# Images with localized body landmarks

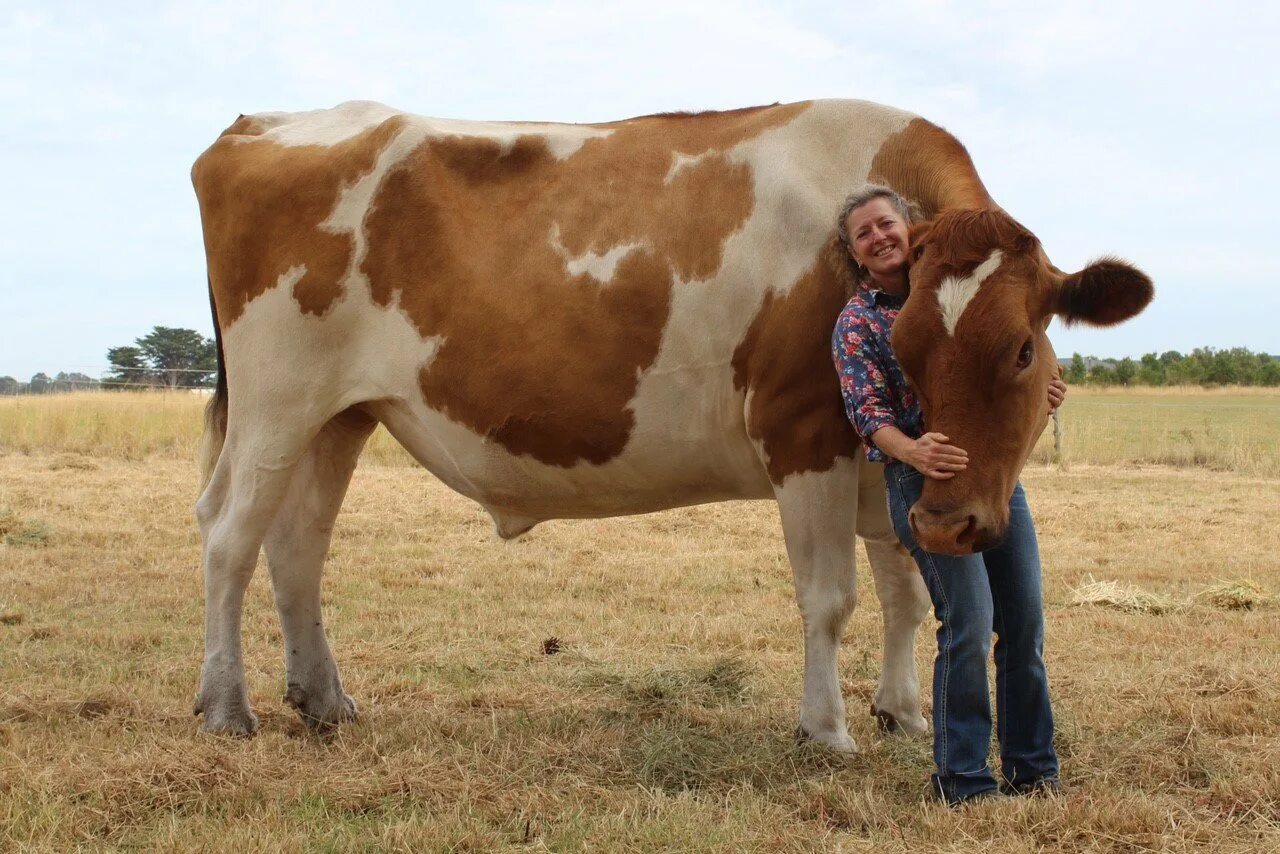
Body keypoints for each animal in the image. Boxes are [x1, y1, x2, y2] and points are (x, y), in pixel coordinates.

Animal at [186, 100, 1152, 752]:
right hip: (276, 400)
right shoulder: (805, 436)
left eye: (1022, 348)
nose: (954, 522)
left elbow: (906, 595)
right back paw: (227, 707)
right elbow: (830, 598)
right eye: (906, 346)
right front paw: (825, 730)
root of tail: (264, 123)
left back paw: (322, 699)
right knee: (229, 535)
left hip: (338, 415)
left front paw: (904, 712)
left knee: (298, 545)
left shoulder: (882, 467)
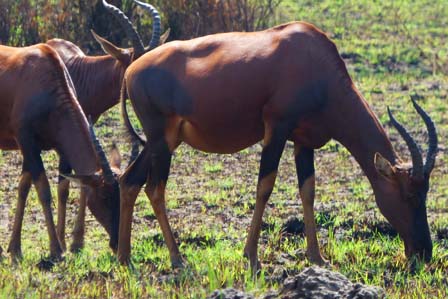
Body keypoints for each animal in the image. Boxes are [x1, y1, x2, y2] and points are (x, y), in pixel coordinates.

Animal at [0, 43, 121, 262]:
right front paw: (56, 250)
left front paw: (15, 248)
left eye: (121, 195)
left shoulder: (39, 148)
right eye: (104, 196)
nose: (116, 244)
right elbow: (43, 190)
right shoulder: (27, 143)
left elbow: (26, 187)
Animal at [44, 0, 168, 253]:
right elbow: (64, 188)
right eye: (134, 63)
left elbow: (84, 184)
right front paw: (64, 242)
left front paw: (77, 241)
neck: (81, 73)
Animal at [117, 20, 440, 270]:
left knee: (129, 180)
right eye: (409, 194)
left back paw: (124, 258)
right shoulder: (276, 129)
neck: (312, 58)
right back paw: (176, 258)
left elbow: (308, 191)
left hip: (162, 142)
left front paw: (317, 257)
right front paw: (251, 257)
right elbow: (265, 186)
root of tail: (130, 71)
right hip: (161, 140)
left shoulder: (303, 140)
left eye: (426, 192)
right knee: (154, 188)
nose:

# TASK TO COMPLETE
Filter the records for the string "front" and copy every line that holds it.

# RESPONSE BOX
right front paw: (825, 730)
left front paw: (904, 712)
right front paw: (56, 250)
left front paw: (15, 248)
right front paw: (64, 242)
left front paw: (77, 241)
left front paw: (317, 257)
right front paw: (251, 257)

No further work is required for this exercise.